Bu gelişmeler, Türkiye, ABD ve Kuzey Irak Kürt önderlikleri arasında, PKK ve Kürt sorunu konusunda yeni bir anlaşmanın doğduğuna işaret ediyor. Bütün bu sis perdesinin arkasındaki tablo şöyle yorumlanabilir: Türkiye, Kuzey Irak’taki Kürdistan Özerk Yönetimi’ni Irak’a federasyon temelinde bağlanması şartıyla tanıyacak (eskiden “üniter devlet” diyordu), buna karşılık Barzani ve Talabani PKK’yi sıkıştırmaya başlayacak. ABD’nin verdiği istihbarat sayesinde Türkiye nokta operasyonlarla PKK’yi (örneğin özellikle lider kadrosunu hedef alarak) zayıflatacak. Bu sırada hükümet Kürtlere bir dizi hak vereceği yönünde vaatlerini artıracak ya da bir dizi göstermelik düzenleme gerçekten de yapılacak. Muhtemeldir ki, şu an açıkça Kürt halkına karşı konumlanan ABD ve AB de bu tür vaatleri ya da küçük değişiklikleri destekleyecek. Böylece Kürt halkının PKK’ye desteği azaltılacak, DTP köşeye sıkıştırılacak. Medya, Erdoğan’ın ziyareti öncesi Ankara’ya gelen ABD dışişleri bakanı Condoleezza Rice’a sunulduğu iddia edilen “kapsamlı paket”in Kürtlere bazı haklar öngördüğü görüntüsü yaratmaya çalışarak, böyle bir beklentiyi ayakta tutmaya çalışıyor.

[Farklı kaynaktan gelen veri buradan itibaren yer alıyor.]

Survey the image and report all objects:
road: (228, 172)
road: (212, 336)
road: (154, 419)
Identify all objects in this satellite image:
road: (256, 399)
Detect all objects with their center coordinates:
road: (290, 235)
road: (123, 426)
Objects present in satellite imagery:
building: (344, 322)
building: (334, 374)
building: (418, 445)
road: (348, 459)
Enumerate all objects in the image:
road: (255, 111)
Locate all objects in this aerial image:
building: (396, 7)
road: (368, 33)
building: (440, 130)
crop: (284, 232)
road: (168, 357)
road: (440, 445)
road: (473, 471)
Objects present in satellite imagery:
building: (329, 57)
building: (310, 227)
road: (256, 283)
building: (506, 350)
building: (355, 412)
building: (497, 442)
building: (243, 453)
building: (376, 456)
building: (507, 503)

Peki böyle bir anlaşma gerçekten var mı? Ve varsa bu plan tutar mı? Unutmamalı ki, anlaşmanın tarafı görünen her üç odak da bıçak sırtında yürümeye devam ediyor, birbirine pek az güveniyor ve yanlış bir adımın kendisine pahalıya patlayabileceğini biliyor. Dolayısıyla ortada bir anlaşma varsa da bu son derece hassas bir denge temelinde yürütülmek zorunda. Bu ise ancak, en etkili güç konumundaki ABD’nin kontrolü altında gerçekleşebilir. ABD’nin, bir koyup üç alma düşüncesiyle PKK’yi Türkiye’den çekip İran’a yönlendirmeye çalışmasının da ihtimal dahilinde olduğunu gözden kaçırmamakta fayda var.
İçeriği ne olursa olsun, bu üçü arasındaki her türlü anlaşmanın gerici bir nitelik taşıyacağına ve Kürt halkının aleyhine olacağına kuşku yok. Kürt hareketinden gelen açıklamalar, bu üçlünün kendilerine karşı safları sıklaştırdığının farkında olduklarını gösteriyor. DTP’nin görece radikal bir çizgiye yönelmesi, PKK’nin söylemini sertleştirmesi de aynı doğrultudaki gelişmeler. Ne var ki, devletin bazı sınırlı haklar vererek Kürt halkını pasifize etmeyi başarması durumunda, Kürt hareketinin kendi örgütlü gücüne dayanarak direnme ya da uzlaşmaya yönelme seçenekleri arasında sıkışıp kalması söz konusu olabilir. Bu ikilemden kaçınmak için hareketin derhal, Türkiye emekçi ve ezilenlerinin bütününün temel çıkarlarını sahiplenen bir yönelişe girmesi, savunma pozisyonundan çıkıp karşı harekete girişmesi ve meclisteki varlığını da bu yönde kullanmaya başlaması en uygun çıkış yolu olarak önünde duruyor.